5. PledgeMusic Is No More Following Bankruptcy
After three months of searching, one of the leading online direct-to-fan music platforms PledgeMusic has failed to find a buyer and is to enter administration. For the past decade, the platform has enabled musicians to reach out directly to their fanbase to pre-sell, market and distribute music projects through crowdfunding. Having lost almost $11 million in the last three years the company is no more, with their assets now being prepared to be sold to the highest bidder. PledgeMusic currently owes artists who have used its platform in excess of $1 million.
Why This Matters
PledgeMusic was a community and a place where dedicated fans could thrive and support artists in ways unlike anywhere else, with the reward being the opportunity to purchase content and merchandise not available anywhere else. This site operated in the same way as Indiegogo and Patreon but was unique in that it was a crowdfunding site solely dedicated to music. Many artists have been affected in that there is now a lot of uncertainty as to whether or not they will receive any money that they are owed from projects that were backed by their fans.
The concept for the business was simple, collect fans money and store it in an account where it could only be accessed to pay the artists and create a separate account to store 15% cut of the revenue for company expenses and salaries. This was not followed and inexplicably poor financial decisions were made, resulting in the end of PledgeMusic. If you are an artist who used the platform to raise funds or a fan who contributed to a campaign I recommend logging on to the site and downloading all of your data now. This is a platform that will certainly be missed. Let’s hope the artists get paid and that lessons can be learned with a new start-up potentially emerging to take its place. There’s certainly a lot of potential in the business model and it’s an invaluable artist marketing tool.

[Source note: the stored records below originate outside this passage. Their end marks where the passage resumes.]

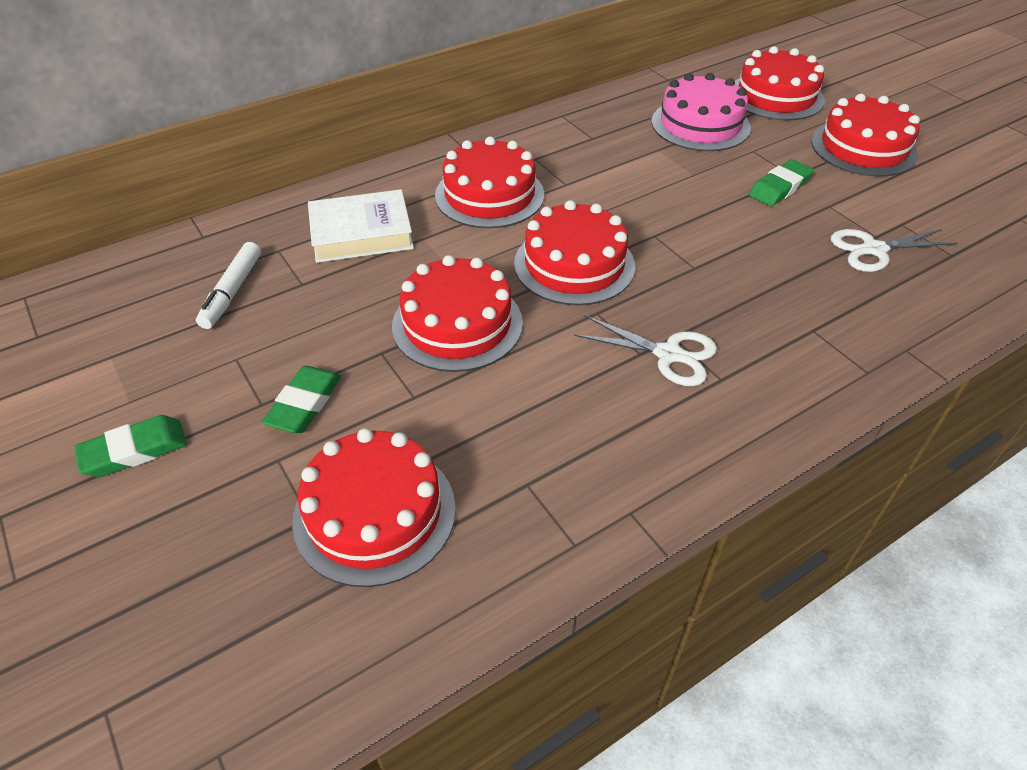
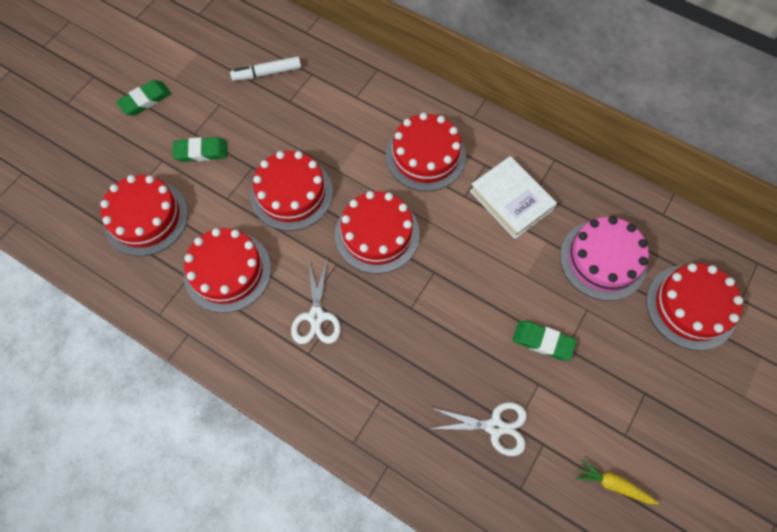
camera: 65 degrees right, 20 degrees up
(134, 450) = (145, 100): green eraser -> green eraser turned 75 degrees counterclockwise
(361, 233) = (348, 106): white book -> white book (511, 200)
(863, 148) = (645, 396): red cake -> red cake (227, 271)
(873, 250) = (495, 427): white scissors -> white scissors turned 135 degrees clockwise
(955, 194) = (613, 484): none -> yellow carrot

Recommended Reading For Those Interested In Music Marketing
"Playing to Strangers" by Amber Horsburgh
I’m a bit late to the party on this one but this is an interesting article written by freelance music marketer Amber Horsburgh back in February. Her investigation compares the ratio between an artist's number of monthly listeners on Spotify vs their number of followers on the platform. It really flipped my perspective on the 1000 true fans theory and it may well do the same for you too.
The average conversion rate from light listener to fan is surprisingly low, with megastars like Dua Lipa only having 26% of their monthly listeners hitting the follow button. It would be interesting to see this comparison go further and see how these numbers compare to their number of followers on Instagram and whether this significantly alters the average.
I’m curious to know what prompts Spotify users to hit the follow button on an artist’s profile and why they potentially treat that differently to hitting follow on social media. For me personally, I follow an artist if I like a couple of their songs and therefore want to be notified about their new releases.